### Work instructions:
Starting from the line containing "nose: (226, 233)", write out the rest of the entries exactly, through the final line, including nothing else.

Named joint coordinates
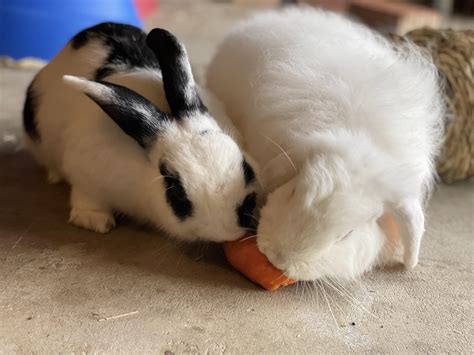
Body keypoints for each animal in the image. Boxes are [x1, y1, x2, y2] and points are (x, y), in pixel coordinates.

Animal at [23, 23, 260, 243]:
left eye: (246, 167)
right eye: (175, 189)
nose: (226, 233)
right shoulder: (85, 174)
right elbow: (87, 198)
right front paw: (95, 221)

### Solution to the exercise:
nose: (226, 233)
right shoulder: (85, 174)
right elbow: (87, 198)
right front paw: (95, 221)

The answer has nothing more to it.